1962年に出されたこの本は、その後の環境問題の議論や対策の出発点とされる重要図書。

改めて最後まで目を通す。

最近100年弱の間に、あっという間に世の中殺虫剤だらけになっちゃった。それが原因で環境バランスが崩れて、あげくのはてに人間様にも癌が。。。

現代はこの本の50年前から大きく変わったのだろうか。良くなったのか。それとも単にみな成熟して問題が見えにくくなっただけだろうか。

何が確かなのか、より分かりにくくなってきていると感じる。

さて、建築の具体的な話として、最近の建材とかは本当のところ、どうなっているのだろう。

安いとか早いとか汚れにくいとかカッコいいとかだけでなく、「安全なもの」への眼差し。。。

確かめていきたい。

ととのえるコラムの意義

川崎の建築家、荒木です。

建築家5組で始めた「ととのえる」コラム。フェイスブック上で、継続的に進められています。

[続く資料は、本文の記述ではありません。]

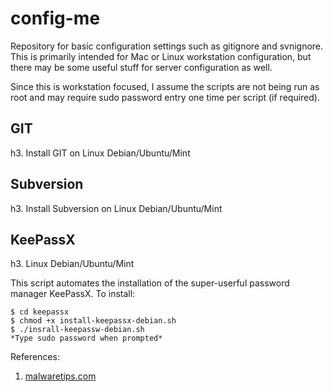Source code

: config-me
=========

Repository for basic configuration settings such as gitignore and svnignore.  This is primarily intended for Mac or Linux workstation configuration, but there may be some useful stuff for server configuration as well.

Since this is workstation focused, I assume the scripts are not being run as root and may require sudo password entry one time per script (if required).

GIT
---

h3. Install GIT on Linux Debian/Ubuntu/Mint

Subversion
----------

h3. Install Subversion on Linux Debian/Ubuntu/Mint

KeePassX
--------

h3. Linux Debian/Ubuntu/Mint

This script automates the installation of the super-userful password manager KeePassX.  To install:

    $ cd keepassx
    $ chmod +x install-keepassx-debian.sh
    $ ./insrall-keepassw-debian.sh
    *Type sudo password when prompted*

References:
1. [malwaretips.com](http://malwaretips.com/threads/how-to-install-keepassx-2-0-alpha-4-on-linux.20699/)


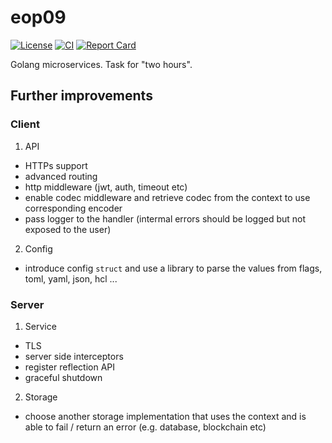 # eop09

[![License][license-badge]][license-link]
[![CI][ci-badge]][ci-link]
[![Report Card][report-badge]][report-link]

Golang microservices. Task for "two hours".

## Further improvements

### Client

1. API
- HTTPs support
- advanced routing
- http middleware (jwt, auth, timeout etc)
- enable codec middleware and retrieve codec from the context to use corresponding encoder
- pass logger to the handler (intermal errors should be logged but not exposed to the user)

2. Config
- introduce config `struct` and use a library to parse the values from flags, toml, yaml, json, hcl ...

### Server

1. Service
- TLS
- server side interceptors
- register reflection API
- graceful shutdown

2. Storage
- choose another storage implementation that uses the context and is able to fail / return an error (e.g. database, blockchain etc)


[license-badge]: https://img.shields.io/:license-MIT-green.svg
[license-link]: https://opensource.org/licenses/MIT
[ci-badge]: https://github.com/Alma-media/eop09/workflows/.github/workflows/tests.yaml/badge.svg
[ci-link]: https://github.com/Alma-media/eop09/actions
[report-badge]: https://goreportcard.com/badge/github.com/Alma-media/eop09
[report-link]: https://goreportcard.com/report/github.com/Alma-media/eop09


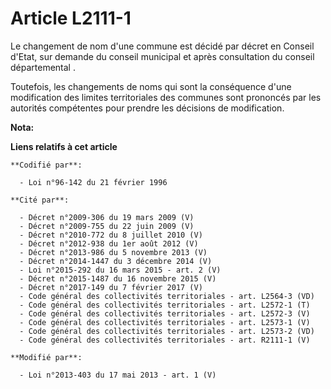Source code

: # Article L2111-1

Le changement de nom d'une commune est décidé par décret en Conseil d'Etat, sur demande du conseil municipal et après
consultation du conseil départemental . 

Toutefois, les changements de noms qui sont la conséquence d'une modification des limites territoriales des communes sont
prononcés par les autorités compétentes pour prendre les décisions de modification.

**Nota:**



**Liens relatifs à cet article**

	**Codifié par**:

	  - Loi n°96-142 du 21 février 1996

	**Cité par**:

	  - Décret n°2009-306 du 19 mars 2009 (V)
	  - Décret n°2009-755 du 22 juin 2009 (V)
	  - Décret n°2010-772 du 8 juillet 2010 (V)
	  - Décret n°2012-938 du 1er août 2012 (V)
	  - Décret n°2013-986 du 5 novembre 2013 (V)
	  - Décret n°2014-1447 du 3 décembre 2014 (V)
	  - Loi n°2015-292 du 16 mars 2015 - art. 2 (V)
	  - Décret n°2015-1487 du 16 novembre 2015 (V)
	  - Décret n°2017-149 du 7 février 2017 (V)
	  - Code général des collectivités territoriales - art. L2564-3 (VD)
	  - Code général des collectivités territoriales - art. L2572-1 (T)
	  - Code général des collectivités territoriales - art. L2572-3 (V)
	  - Code général des collectivités territoriales - art. L2573-1 (V)
	  - Code général des collectivités territoriales - art. L2573-2 (VD)
	  - Code général des collectivités territoriales - art. R2111-1 (V)

	**Modifié par**:

	  - Loi n°2013-403 du 17 mai 2013 - art. 1 (V)
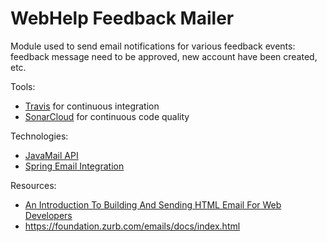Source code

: # WebHelp Feedback Mailer

Module used to send email notifications for various feedback events: feedback message need to be approved, new account have been created, etc.


Tools:
* [Travis](https://travis-ci.org/radu-pisoi/webhelp-feedback-mailer) for continuous integration
* [SonarCloud](https://sonarcloud.io/dashboard?id=com.oxygenxml%3Aoxygen-webhelp-feedback-mailer) for continuous code quality

Technologies:
* [JavaMail API](https://javaee.github.io/javamail/)
* [Spring Email Integration](https://docs.spring.io/spring/docs/5.0.8.RELEASE/spring-framework-reference/integration.html#mail-introduction)

Resources:
* [An Introduction To Building And Sending HTML Email For Web Developers](https://www.smashingmagazine.com/2017/01/introduction-building-sending-html-email-for-web-developers/)
* https://foundation.zurb.com/emails/docs/index.html

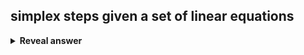 ## simplex steps given a set of linear equations
<details>
<summary><b>Reveal answer</b></summary>
1. convert to slack form<br>2. check if basic solution exists (infeasible if it does not)<br>3. Pivot. Reformulate linear program so basic solution has a greater objective value.<br>- Choose entering variable<br>- Choose exiting variable<br>4. Iterate<br>5. Terminate when all coeffecients of the objective function are negative<br><img src="../../../../../media/paste-e935b2e76134de26fb4c36774397e515125cf9a5.jpg"><br>28 is optimal
</details>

www.facebook.com/totonoel.5.architects/
ちょっと踏み込んでみると、今の時代、確かなものって何?、を考えるのは本当に難しいと感じます。それは設計しているときもそうだし、日々の暮らしをしているときもそうです。
だからこそ仲間で集まり、まずはその小さな集まりから、わずかでも「確からしいもの」を見つけるべく『自分たちで動いていくこと』、に可能性を感じています。

トライアンドエラーです。もしうまくいったら発展させていく。ダメだったら見直す。それだけです。

これが、今回の集まりの本当の意義です。個人的には。

環境をととのえる

川崎の建築家、荒木です。

建築によって、外の環境をどのようにととのえるか。

まずはストレートに、建築の内側から見たい風景に開口部をちゃんと開けて、見なくてよい所をちゃんと閉じる、ですよね。

光や風や熱のことも当然加味して、その他の要望を広く受け入れて、「ととのった」形にする。

この「ととのえる」ことは、とにかく細かいところまで、何度もやる。

そうすると、住まい手が大事にする環境も徐々に整理されて、その結果出来た空間はその人にとって心地よい空間になるのかな、と思います。